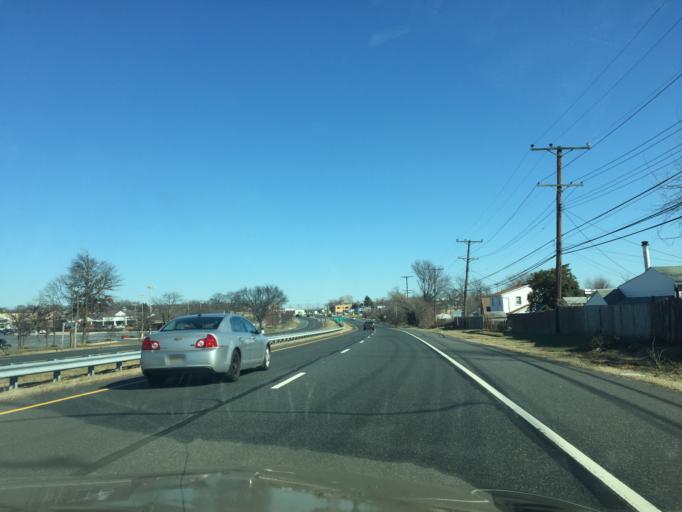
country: US
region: Maryland
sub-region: Baltimore County
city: Middle River
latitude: 39.3335
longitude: -76.4498
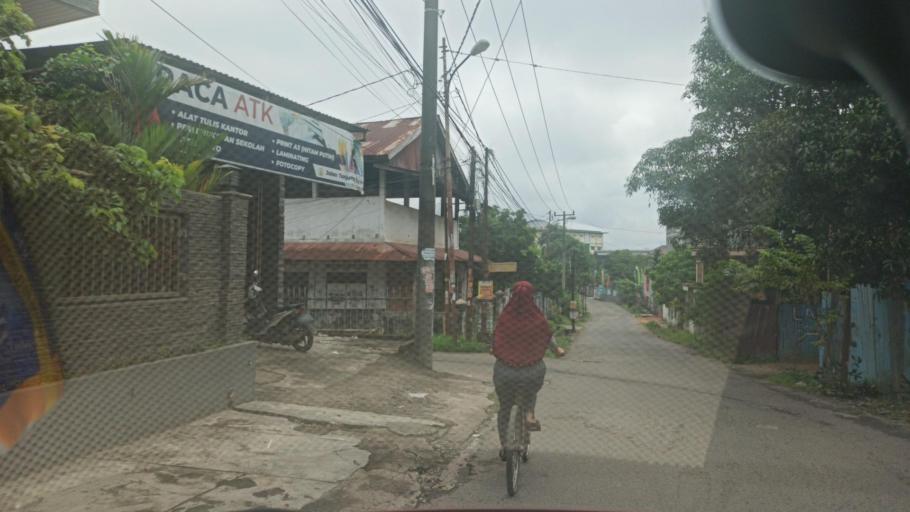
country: ID
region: South Sumatra
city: Palembang
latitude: -2.9327
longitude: 104.7754
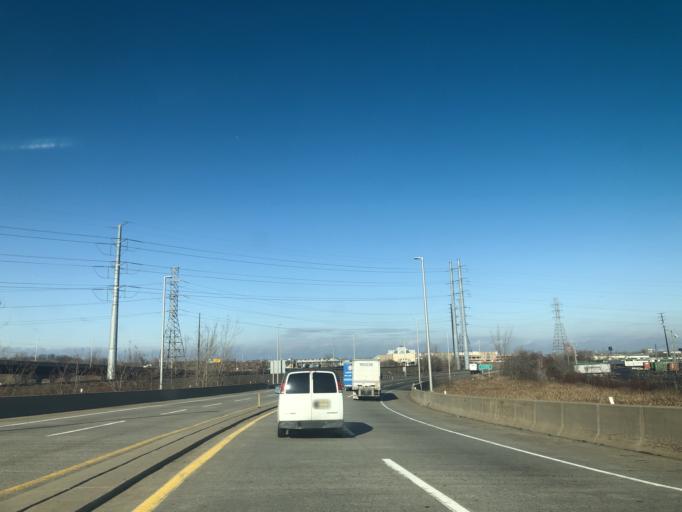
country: US
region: New Jersey
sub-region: Hudson County
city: Jersey City
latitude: 40.7522
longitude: -74.0691
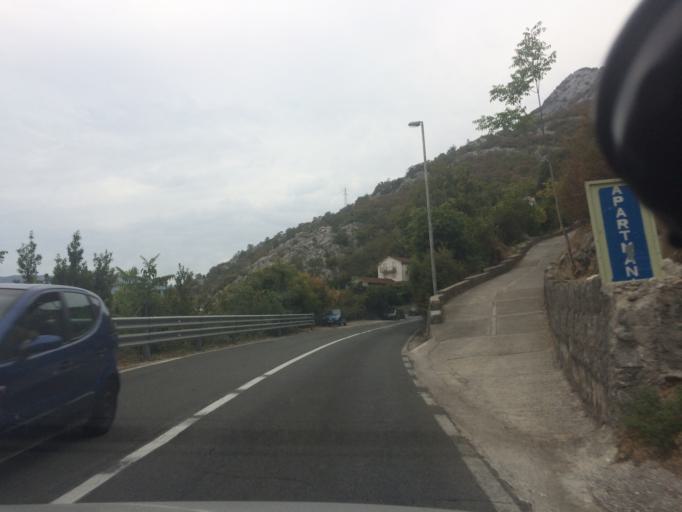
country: ME
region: Kotor
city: Risan
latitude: 42.5159
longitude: 18.6841
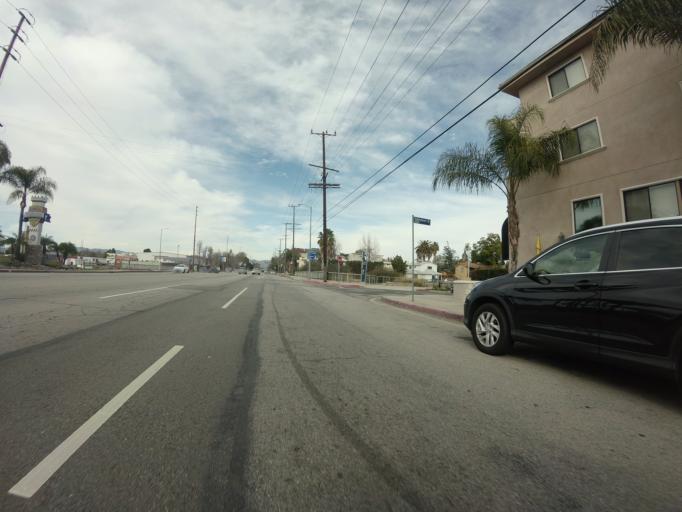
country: US
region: California
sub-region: Los Angeles County
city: Sherman Oaks
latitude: 34.1610
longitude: -118.4661
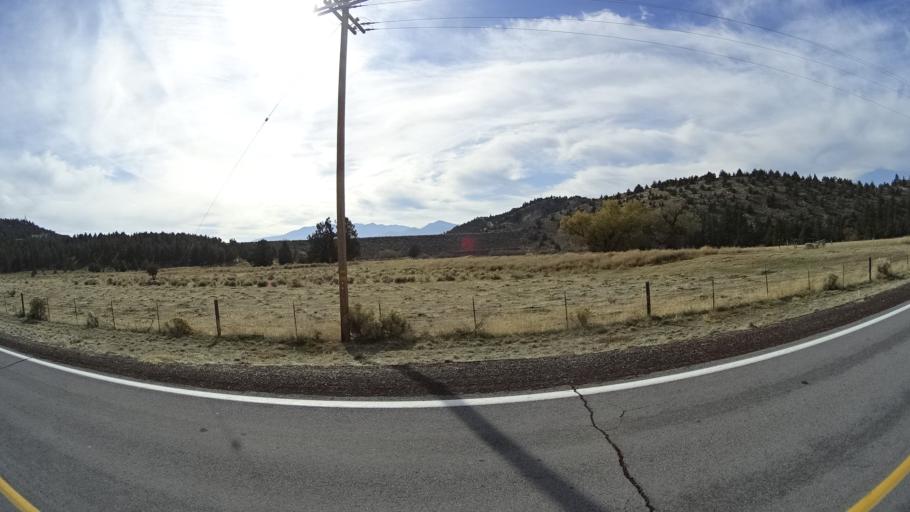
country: US
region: California
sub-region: Siskiyou County
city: Weed
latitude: 41.5450
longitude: -122.3731
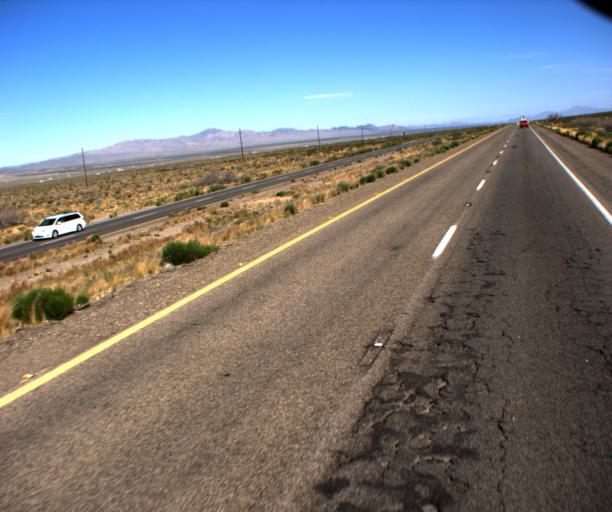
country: US
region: Arizona
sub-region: Mohave County
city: Dolan Springs
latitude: 35.4675
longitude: -114.3092
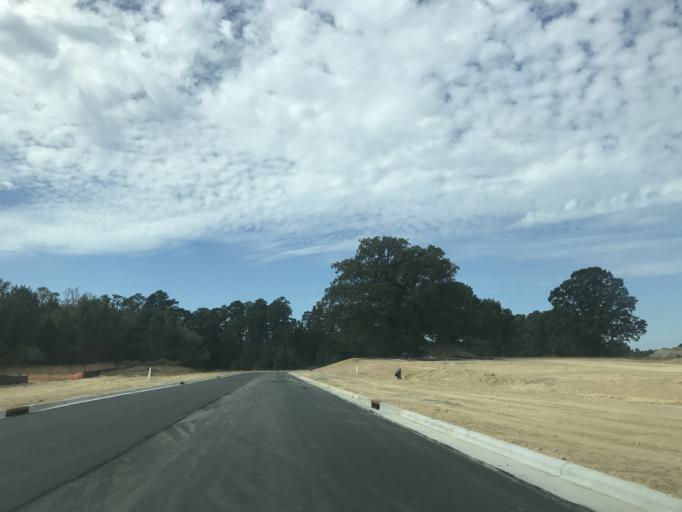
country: US
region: North Carolina
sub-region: Wake County
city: Knightdale
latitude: 35.8604
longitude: -78.5433
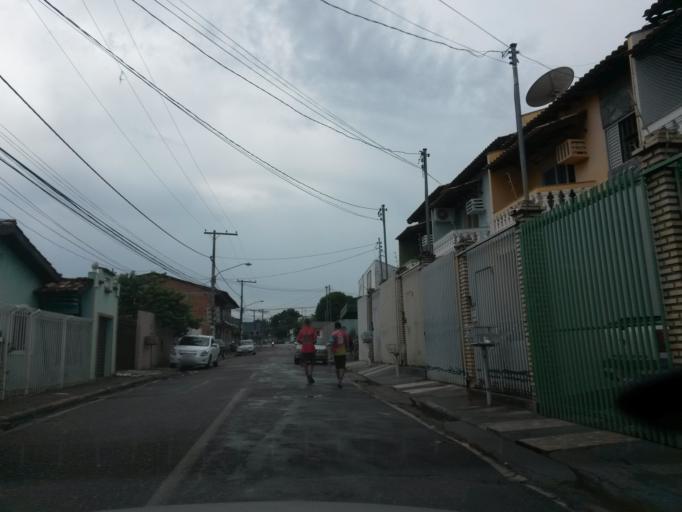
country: BR
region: Mato Grosso
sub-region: Cuiaba
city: Cuiaba
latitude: -15.6010
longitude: -56.0781
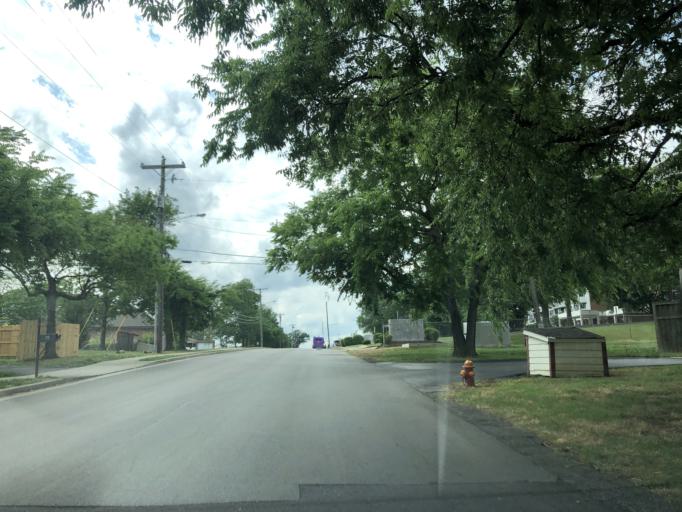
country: US
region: Tennessee
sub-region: Davidson County
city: Goodlettsville
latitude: 36.2673
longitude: -86.6976
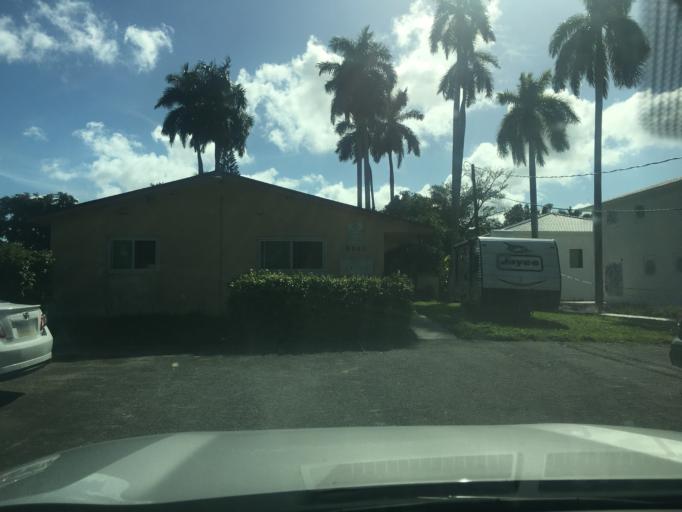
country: US
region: Florida
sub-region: Broward County
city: Broadview Park
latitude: 26.0667
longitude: -80.1863
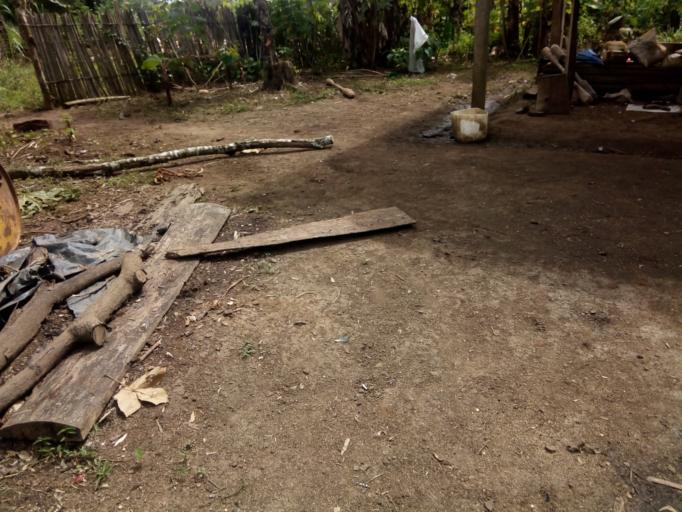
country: CR
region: Alajuela
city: San Jose
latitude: 11.0569
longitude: -85.1946
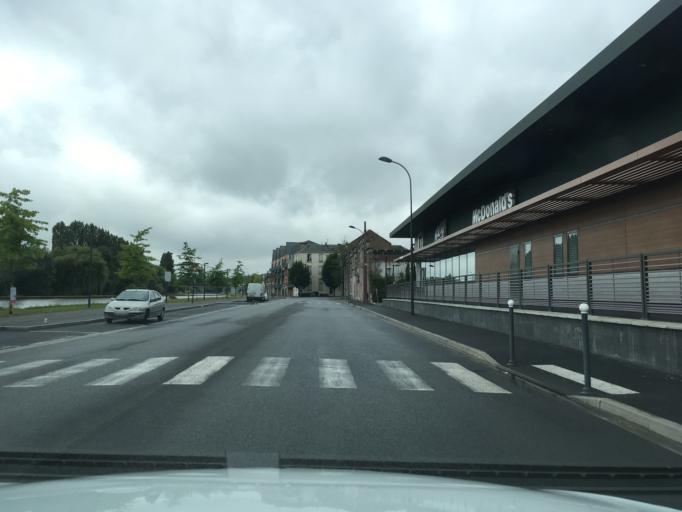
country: FR
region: Picardie
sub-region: Departement de l'Aisne
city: Saint-Quentin
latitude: 49.8399
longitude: 3.2904
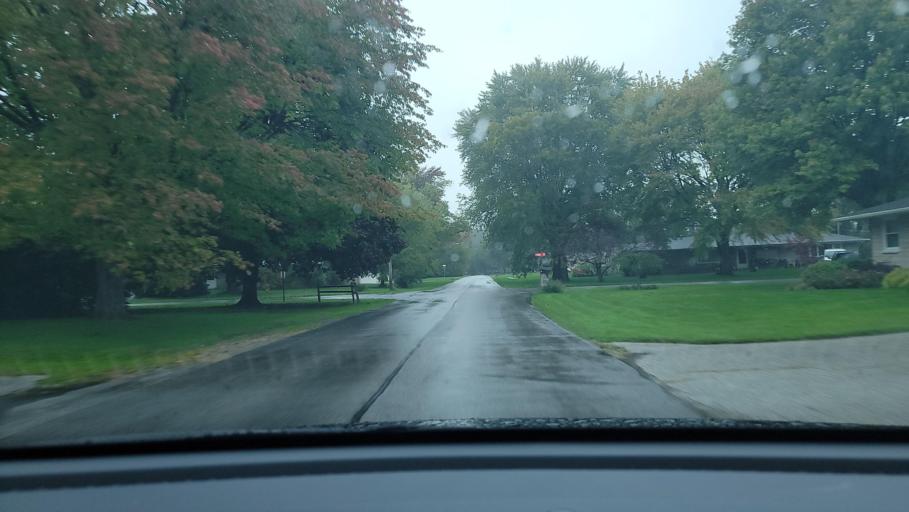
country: US
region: Indiana
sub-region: Porter County
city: Portage
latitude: 41.5655
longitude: -87.1944
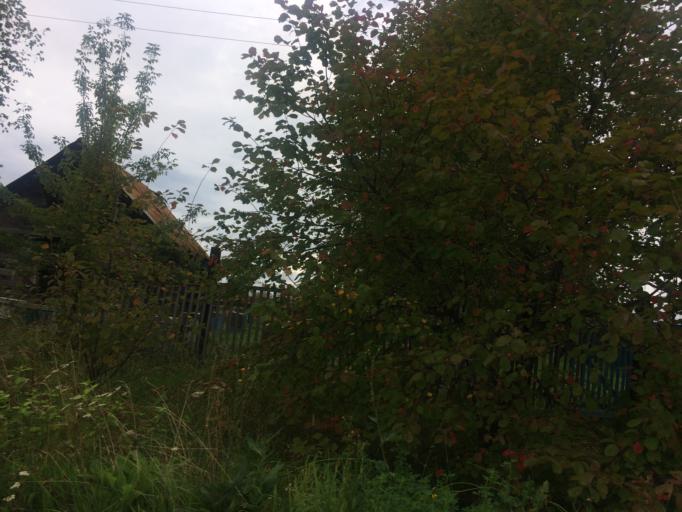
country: RU
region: Primorskiy
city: Lazo
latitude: 45.8300
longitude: 133.6185
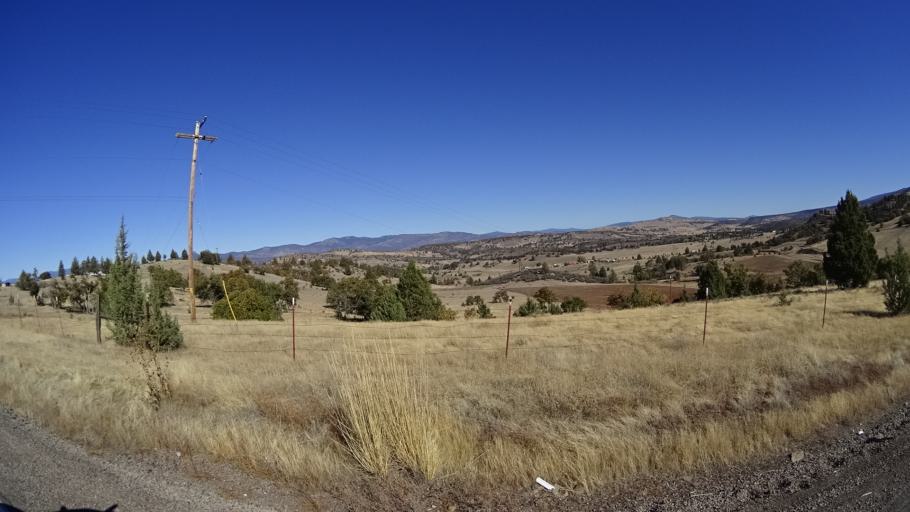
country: US
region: California
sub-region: Siskiyou County
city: Montague
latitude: 41.8705
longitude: -122.4267
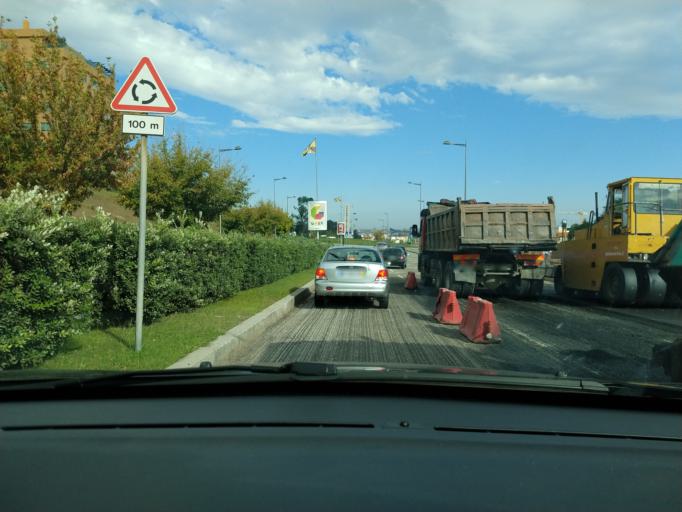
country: PT
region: Porto
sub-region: Vila Nova de Gaia
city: Oliveira do Douro
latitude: 41.1238
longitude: -8.5984
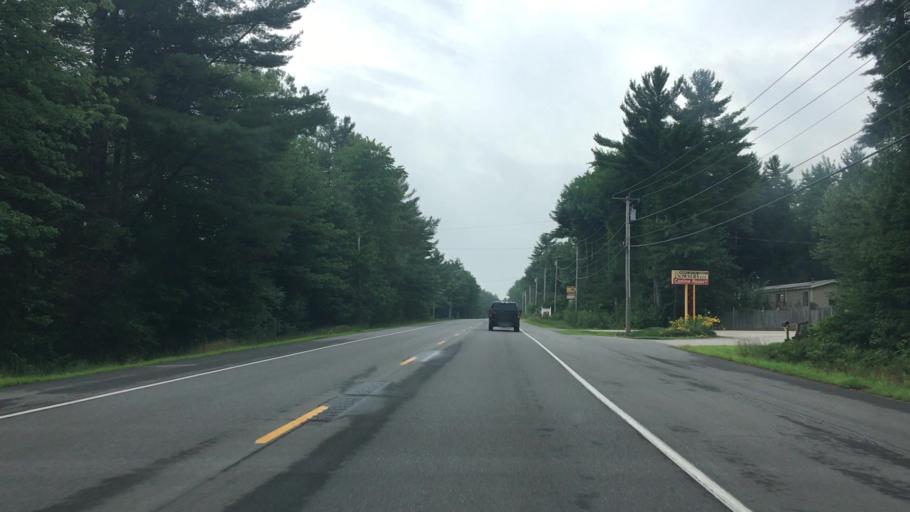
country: US
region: Maine
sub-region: York County
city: Lebanon
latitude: 43.3906
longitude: -70.8765
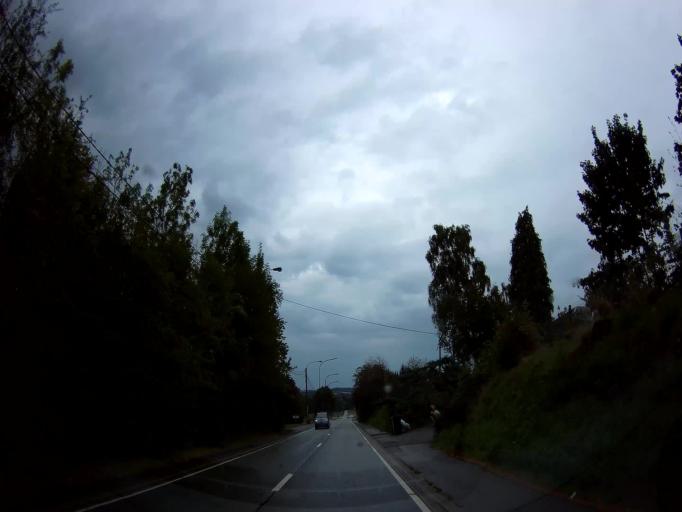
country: BE
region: Wallonia
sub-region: Province de Liege
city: Ferrieres
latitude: 50.4450
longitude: 5.6209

[Aim of the task] Please rewrite all of the entries above, changing "latitude" to "lat" and keeping everything else the same. Leave the pictures out.

[Expected answer]
country: US
region: Maryland
sub-region: Baltimore County
city: Middle River
lat: 39.3335
longitude: -76.4498
country: ID
region: South Sumatra
city: Palembang
lat: -2.9327
longitude: 104.7754
country: US
region: New Jersey
sub-region: Hudson County
city: Jersey City
lat: 40.7522
longitude: -74.0691
country: ME
region: Kotor
city: Risan
lat: 42.5159
longitude: 18.6841
country: US
region: California
sub-region: Los Angeles County
city: Sherman Oaks
lat: 34.1610
longitude: -118.4661
country: US
region: California
sub-region: Siskiyou County
city: Weed
lat: 41.5450
longitude: -122.3731
country: US
region: Arizona
sub-region: Mohave County
city: Dolan Springs
lat: 35.4675
longitude: -114.3092
country: US
region: North Carolina
sub-region: Wake County
city: Knightdale
lat: 35.8604
longitude: -78.5433
country: BR
region: Mato Grosso
sub-region: Cuiaba
city: Cuiaba
lat: -15.6010
longitude: -56.0781
country: US
region: Tennessee
sub-region: Davidson County
city: Goodlettsville
lat: 36.2673
longitude: -86.6976
country: US
region: Florida
sub-region: Broward County
city: Broadview Park
lat: 26.0667
longitude: -80.1863
country: CR
region: Alajuela
city: San Jose
lat: 11.0569
longitude: -85.1946
country: FR
region: Picardie
sub-region: Departement de l'Aisne
city: Saint-Quentin
lat: 49.8399
longitude: 3.2904
country: US
region: Indiana
sub-region: Porter County
city: Portage
lat: 41.5655
longitude: -87.1944
country: RU
region: Primorskiy
city: Lazo
lat: 45.8300
longitude: 133.6185
country: US
region: California
sub-region: Siskiyou County
city: Montague
lat: 41.8705
longitude: -122.4267
country: PT
region: Porto
sub-region: Vila Nova de Gaia
city: Oliveira do Douro
lat: 41.1238
longitude: -8.5984
country: US
region: Maine
sub-region: York County
city: Lebanon
lat: 43.3906
longitude: -70.8765
country: BE
region: Wallonia
sub-region: Province de Liege
city: Ferrieres
lat: 50.4450
longitude: 5.6209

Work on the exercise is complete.